Bowdoin's new steam turbine-generator, installed last summer, is officially up and running. The College finished commissioning and testing the turbine in early February, according to John Simoneau, facilities project manager.
Since February 17, the earliest date for which data is available, the turbine has generated 71,032 kilowatt hours, or 18 percent of the campus' total electricity. The turbine's ability to generate electricity depends upon the amount of steam that the College uses to heat the campus, which varies seasonally. Under maximum steam flow conditions, the turbine can produce 630 kilowatt hours per day.
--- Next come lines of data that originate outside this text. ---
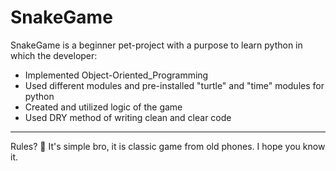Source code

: # SnakeGame

SnakeGame is a beginner pet-project with a purpose to learn python in which the developer:
- Implemented Object-Oriented_Programming
- Used different modules and pre-installed "turtle" and "time" modules for python
- Created and utilized logic of the game
- Used DRY method of writing clean and clear code

---

Rules? 🤨
It's simple bro, it is classic game from old phones. I hope you know it.
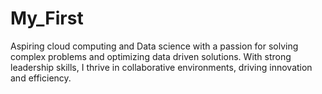 # My_First
Aspiring cloud computing and Data science with a passion for solving complex problems and optimizing data driven solutions. With strong leadership skills, I thrive in collaborative environments, driving innovation and efficiency.
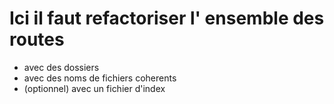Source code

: # Ici il faut refactoriser l' ensemble des routes

- avec des dossiers
- avec des noms de fichiers coherents
- (optionnel) avec un fichier d'index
Simoneau said that as the weather grows colder and there is more demand for steam to heat the campus, the turbine will generate more electricity.
"We expect the turbine to generate 1.7 million kilowatt hours annually or 10 percent of the electricity the campus consumes," wrote Simoneau in an email to the Orient.
The turbine was funded by a $400,000 American Recovery and Reinvestment Act grant obtained through the Efficiency Maine Trust in 2010. Part of Bowdoin's long-term goal to be carbon neutral by 2020, the turbine is estimated to reduce the College's indirect carbon dioxide emissions by 700 tons annually.
Facilities Management is engaged in a number of projects to further reduce greenhouse gas emissions, said Simoneau. The department plans to upgrade lighting and kitchen ventilation equipment, convert buildings from oil to natural gas, and weatherize some of the homes and smaller buildings on campus.